We received the following letter from the Department of Education in response to Mo’s thoughts on using counsellors in schools (see the post Counsellors can help schools cope). Let us know your thoughts.

“Dear Mo,

I am writing on behalf of the Secretary of State to thank you for your email of 20 March about providing support in schools for students with mental health issues.

I can assure you good mental health, character and resilience are a priority for the government. We have launched a suite of Peer Support activities to help young people help their friends to talk about mental health issues.  Funding of up to £1.5m, including a new digital innovation fund to develop reliable advice online to help them understand both their own, and their friends mental health, as well as how to interact safely online.
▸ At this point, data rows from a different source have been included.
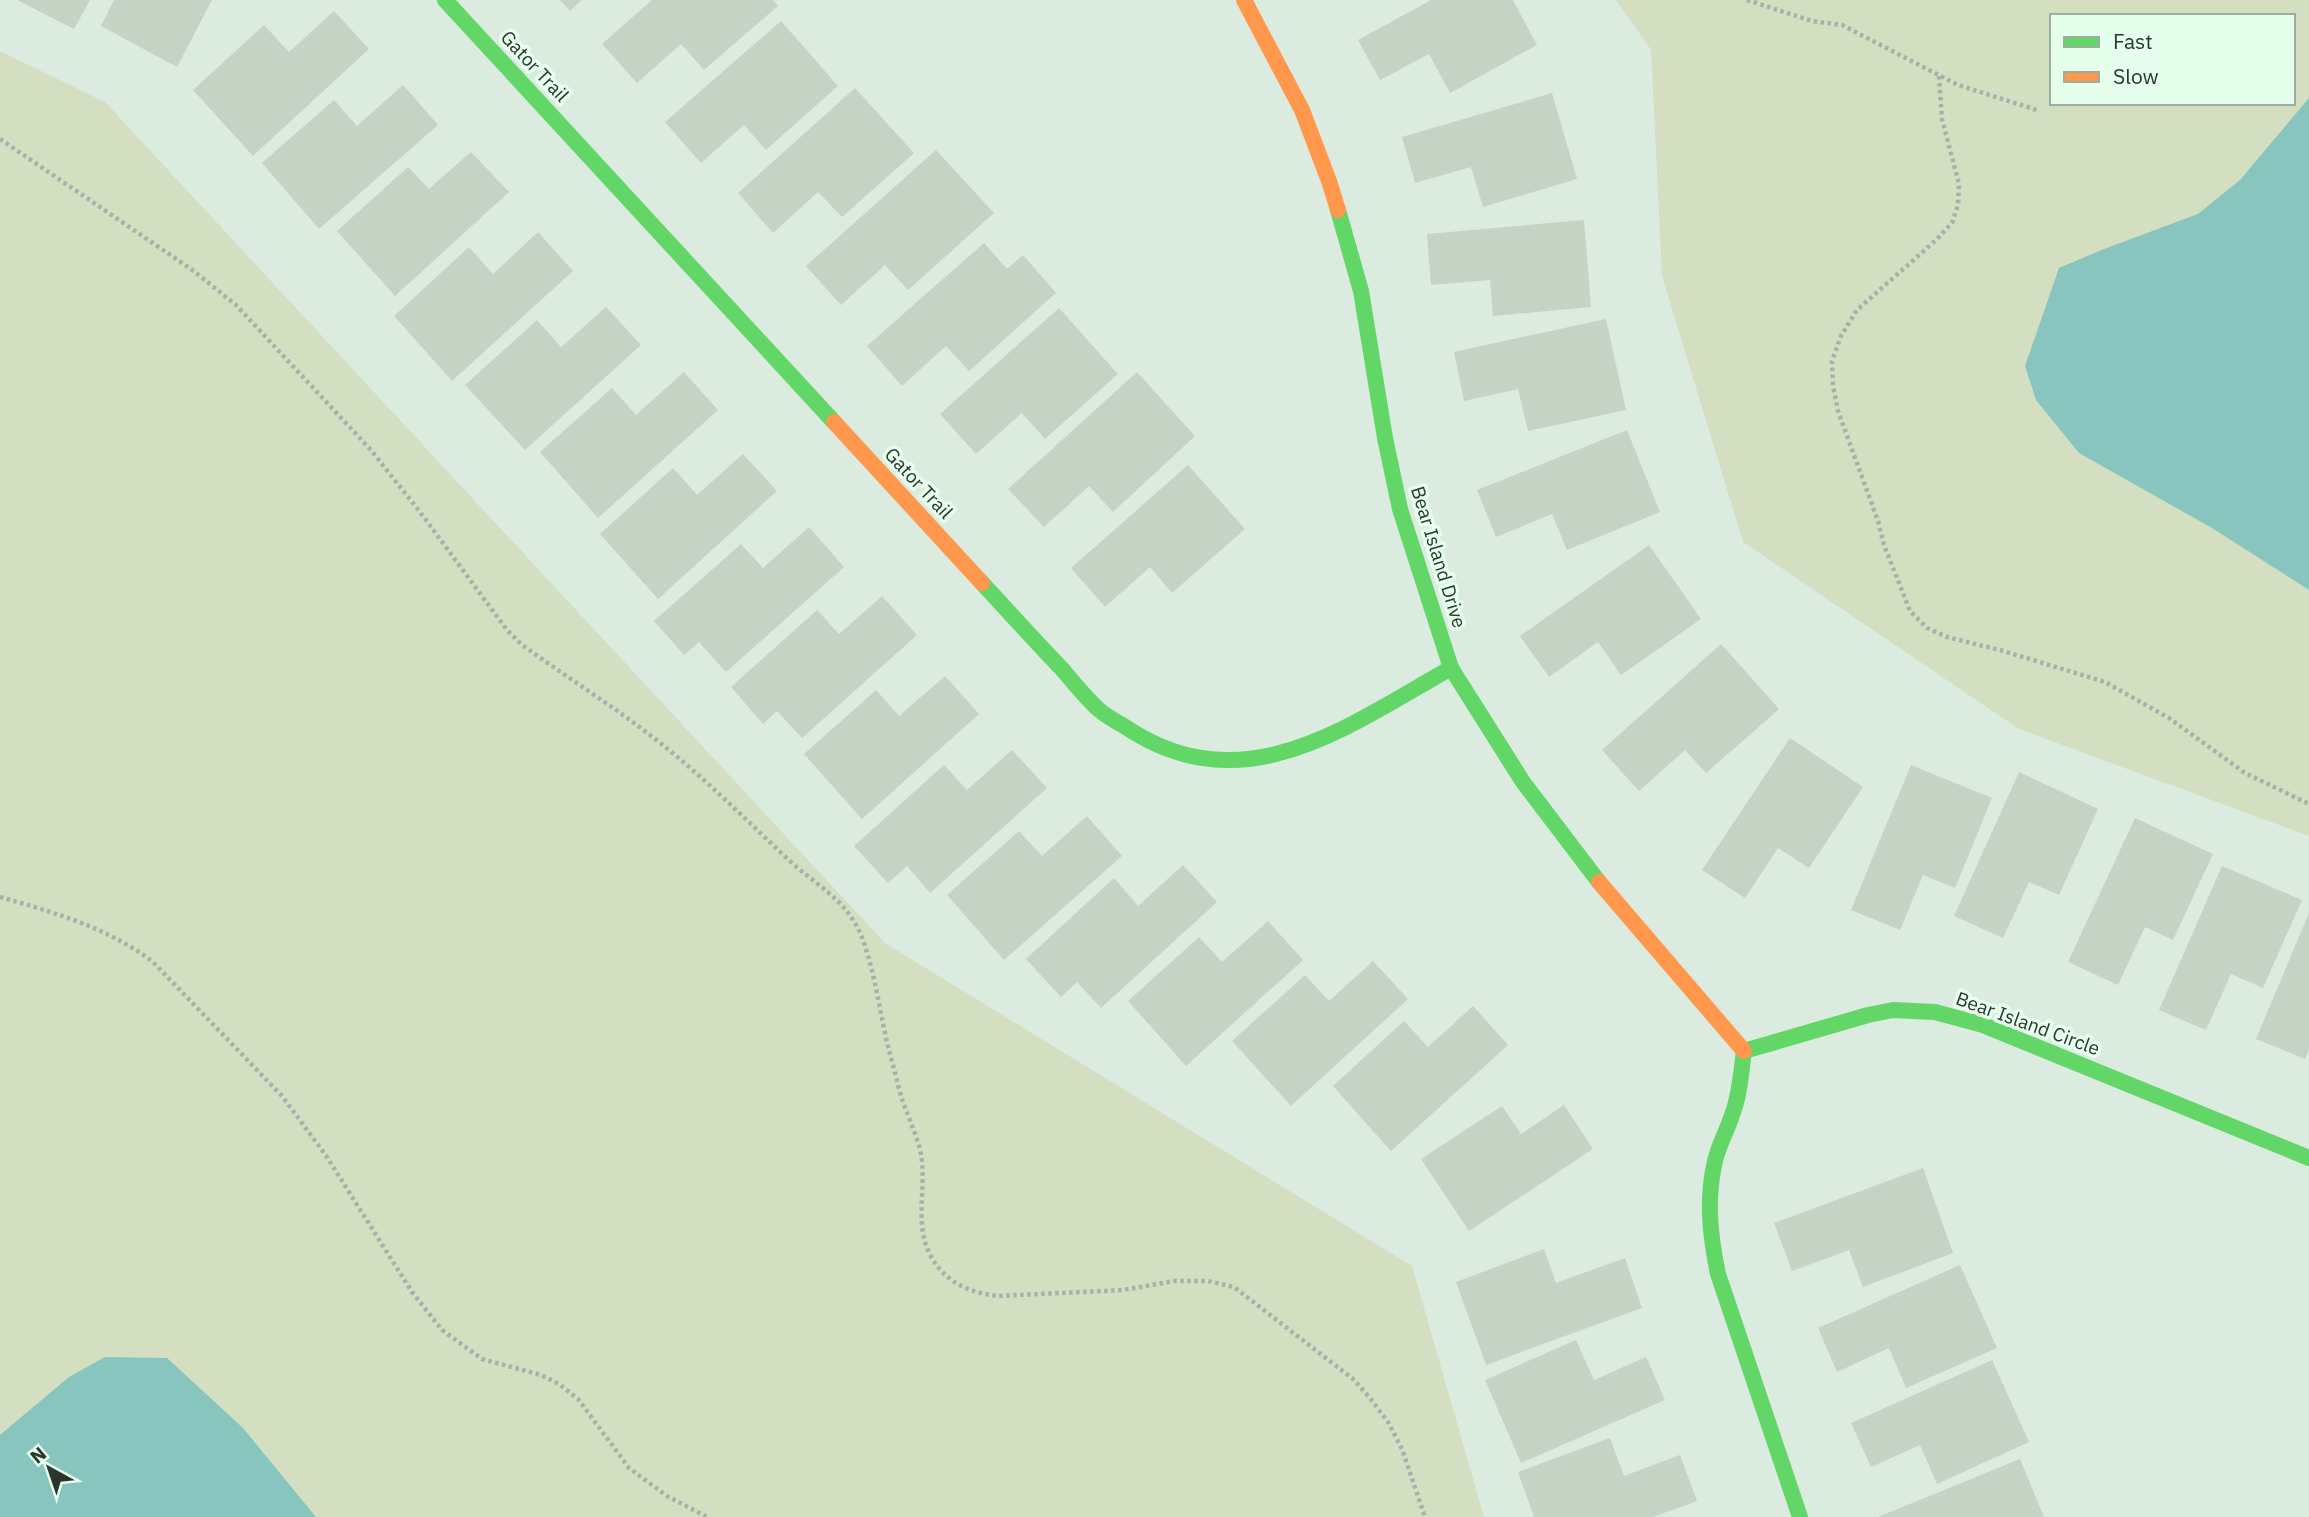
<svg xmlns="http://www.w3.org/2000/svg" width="2309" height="1517" font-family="'IBM Plex Sans',sans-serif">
<rect width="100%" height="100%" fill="#dbebe0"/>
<g fill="#d4dfc2" fill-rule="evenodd">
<path d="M1616 0H2309V836L2019 729 1743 542 1662 276 1651 50ZM2052 16H2293V103H2052Z"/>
<polygon points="0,51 105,102 885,943 1412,1266 1484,1517 0,1517"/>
</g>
<g fill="#87c5be">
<polygon points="2309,98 2309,590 2212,528 2079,453 2036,400 2025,366 2059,268 2104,249 2198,214 2240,180"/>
<polygon points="105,1357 167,1358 243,1428 316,1517 0,1517 0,1435 69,1377"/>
</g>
<g fill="#c5d3c4">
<polygon points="17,0 90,0 74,29"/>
<polygon points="114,0 212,0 177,67 101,26"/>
<polygon points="560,0 582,0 570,11"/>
<polygon points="652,0 773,0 778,6 704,70 681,44 637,83 602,44"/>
<polygon points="1431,0 1513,0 1537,45 1450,93 1429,54 1380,80 1358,40"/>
<polygon points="334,11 369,49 253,156 193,90 264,25 289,52"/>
<polygon points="781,21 838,86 766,150 744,125 701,163 665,122"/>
<polygon points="403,85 438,125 319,229 262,163 334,100 357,126"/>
<polygon points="855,88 914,153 842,217 818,192 773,233 738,193"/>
<polygon points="1552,93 1577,179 1483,207 1471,167 1415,183 1402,137"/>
<polygon points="936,150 994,213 908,290 885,265 841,305 806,266"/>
<polygon points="471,152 509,192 395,296 337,231 408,167 429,189"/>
<polygon points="1584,220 1591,307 1493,316 1490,280 1431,285 1427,234"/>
<polygon points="538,232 573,271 452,381 394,316 469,247 493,274"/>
<polygon points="984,243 1007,269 1023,255 1056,293 969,371 946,346 902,386 867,346"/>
<polygon points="606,307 641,345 525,450 465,385 537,320 561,347"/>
<polygon points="1059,308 1118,374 1045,439 1022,413 976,454 940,414"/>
<polygon points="1606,319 1626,410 1528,431 1518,389 1464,401 1454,352"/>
<polygon points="684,372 718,410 598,518 540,452 612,388 636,415"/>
<polygon points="1137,372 1195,436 1113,512 1089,486 1044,527 1008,489"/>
<polygon points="1627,430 1660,512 1567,550 1552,514 1496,537 1477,490"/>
<polygon points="743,454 777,491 658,599 600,534 673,468 697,495"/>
<polygon points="1188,465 1245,529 1172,593 1150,567 1105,607 1071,568"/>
<polygon points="809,527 844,567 726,672 699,642 684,655 654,621 741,544 763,568"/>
<polygon points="1649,545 1701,619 1621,675 1598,642 1549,677 1520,636"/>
<polygon points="882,596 917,635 802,738 777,711 763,724 731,687 817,610 839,634"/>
<polygon points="1721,644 1779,709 1706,773 1685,750 1639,791 1602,750"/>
<polygon points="945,676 979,714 862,819 804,754 876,690 899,716"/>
<polygon points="1790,738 1863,787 1809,868 1778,848 1745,898 1702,870"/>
<polygon points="1012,750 1047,788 930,893 907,866 888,883 854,846 944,765 967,790"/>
<polygon points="1911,765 1992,798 1955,888 1923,875 1900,930 1851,910"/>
<polygon points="2019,772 2098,809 2059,895 2029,882 2003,938 1954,916"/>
<polygon points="1087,816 1122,856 1004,960 947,895 1019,831 1042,856"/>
<polygon points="2135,818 2213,854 2173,940 2145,927 2118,985 2068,962"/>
<polygon points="1183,865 1217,902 1101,1008 1077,982 1061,997 1026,959 1114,878 1138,906"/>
<polygon points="2222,866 2302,900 2263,988 2231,974 2206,1030 2159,1010"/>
<polygon points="2309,913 2309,1049 2305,1059 2256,1039"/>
<polygon points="1268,921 1303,960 1186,1066 1128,1001 1199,937 1222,962"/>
<polygon points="1373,961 1408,999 1291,1106 1232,1041 1305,975 1329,1001"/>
<polygon points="1473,1006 1508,1045 1391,1151 1333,1086 1404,1021 1428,1047"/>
<polygon points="1564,1105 1593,1149 1469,1231 1421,1159 1502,1106 1521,1134"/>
<polygon points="1923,1168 1953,1253 1863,1287 1849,1250 1792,1271 1774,1223"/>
<polygon points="1544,1249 1556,1283 1625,1258 1642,1308 1486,1365 1456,1282"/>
<polygon points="1960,1265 1997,1348 1906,1388 1889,1348 1837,1372 1818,1328"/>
<polygon points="1576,1340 1594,1380 1646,1357 1665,1400 1521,1463 1485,1380"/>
<polygon points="1992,1360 2029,1442 1937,1484 1920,1445 1871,1467 1851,1423"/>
<polygon points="1610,1438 1624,1476 1680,1455 1697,1501 1653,1517 1534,1517 1518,1472"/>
<polygon points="2020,1459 2044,1517 1878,1517"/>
</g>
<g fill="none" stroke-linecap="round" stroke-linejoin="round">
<g stroke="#a3b2aa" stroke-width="4.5" stroke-dasharray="3.5 3.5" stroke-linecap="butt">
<polyline points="1747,0 1812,21 1842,25 1958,85 2040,111"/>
<polyline points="1939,76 1942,119 1959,184 1958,205 1952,223 1935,241 1857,310 1841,336 1832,361 1833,386 1838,411 1878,521 1884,545 1910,611 1927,628 1947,637 2000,650 2105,682 2169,718 2245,773 2309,804"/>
<path d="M0 139 191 269 236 305 370 449 420 512 507 630 521 644C566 677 615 707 659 742 706 779 748 822 792 863 818 886 847 901 861 935 876 973 880 1018 891 1058 895 1072 898 1086 902 1099 908 1117 917 1135 921 1154 927 1189 913 1226 932 1258 946 1283 971 1293 998 1296L1123 1290 1174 1281H1208L1234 1287 1353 1379 1370 1398 1388 1422 1402 1449 1425 1517"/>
<path d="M0 897C53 912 109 928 153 962L282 1096 327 1157 412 1292 442 1330 482 1359 541 1375 559 1384 578 1399 629 1468 667 1496 707 1517"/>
</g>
<g stroke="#63d668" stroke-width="16">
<polyline points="445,0 834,422"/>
<polyline points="1338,210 1361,291 1385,438 1400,509 1451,668 1523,782 1599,882"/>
<path d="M982 583C1009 612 1035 641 1062 669 1073 682 1085 697 1098 709 1105 715 1115 721 1124 726 1242 806 1345 728 1451 668"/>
<polyline points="1744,1051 1868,1015 1893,1010 1935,1012 1983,1025 2309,1158"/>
<path d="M1744 1051C1741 1072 1740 1095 1732 1115 1727 1131 1719 1144 1715 1161 1706 1199 1710 1236 1718 1274L1800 1517"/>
</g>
<g stroke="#ff974d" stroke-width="16">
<polyline points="1244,0 1302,110 1329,181 1338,210"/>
<polyline points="834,422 982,583"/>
<polyline points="1599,882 1744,1051"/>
</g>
</g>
<g text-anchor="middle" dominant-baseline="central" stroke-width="7" stroke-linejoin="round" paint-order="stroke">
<g font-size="19" fill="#2a362d" stroke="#e6feec">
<text transform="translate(535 66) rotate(47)">Gator Trail</text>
<text transform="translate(919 483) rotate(47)">Gator Trail</text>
<text transform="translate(1439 557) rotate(73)">Bear Island Drive</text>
<text transform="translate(2028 1023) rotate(20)">Bear Island Circle</text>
</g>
</g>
<rect x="2050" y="14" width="245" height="91" fill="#e6feec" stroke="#9baea0" stroke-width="2"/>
<rect x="2064" y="37" width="35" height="10" fill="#63d668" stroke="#9baea0" stroke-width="2"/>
<text x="2113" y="49" font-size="21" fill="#2a362d">Fast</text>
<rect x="2064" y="72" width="35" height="10" fill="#ff974d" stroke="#9baea0" stroke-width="2"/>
<text x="2113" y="84" font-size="21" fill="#2a362d">Slow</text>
<g transform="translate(49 1468) rotate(320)" stroke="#e6feec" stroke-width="5" paint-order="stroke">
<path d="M0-5L12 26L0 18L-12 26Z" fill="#2a362d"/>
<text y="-10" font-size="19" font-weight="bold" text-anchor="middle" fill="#2a362d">N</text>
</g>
</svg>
However, this is not just about services, unless we make real changes across the whole system, opportunities to build resilience, promote good mental health and intervene early when problems first arise, will continue to be missed. We are taking a targeted and phased approach to the additional investment to develop capacity and capability across the system. As you are aware, we have made funding available in this area of £1.4 billion over the course of this parliament for spending on children and young people’s mental health. This will be used to improve community based services so that young people are helped earlier and are less likely to need to go into hospital.

Teachers are not mental health professionals but they can see when things are wrong. That is why we are piloting the ‘single points of contact’ in schools and specialist mental health services so that knowledge and understanding of issues is shared and effective routes to specialist support are developed for those young people who need it.

The government is making sure that CAMHS not only change how they deliver to involve children, young people and families more, but to make sure that services work better with the other services children and young people use, including schools and colleges.

We know counselling is important to young people and they report high levels of satisfaction with how it helps them to deal with issues and reduce anxiety. We have revised and updated our counselling guidance on how schools can provide high quality school-based counselling. We would like to see even more schools providing counselling services and our guidance sets out an expectation that all schools, over time, should do this.

I would like to assure you the government is firmly committed to ensuring that young people have timely access to appropriate specialist support. Our ambition is to transform the mental health experience of children and young people by increasing knowledge, acting to destigmatise mental illness, and making specialist services more accessible and responsive to their needs.
Thank you for taking the time to write.

Yours sincerely

Denise Clavery 
Ministerial and Public Communications Division.”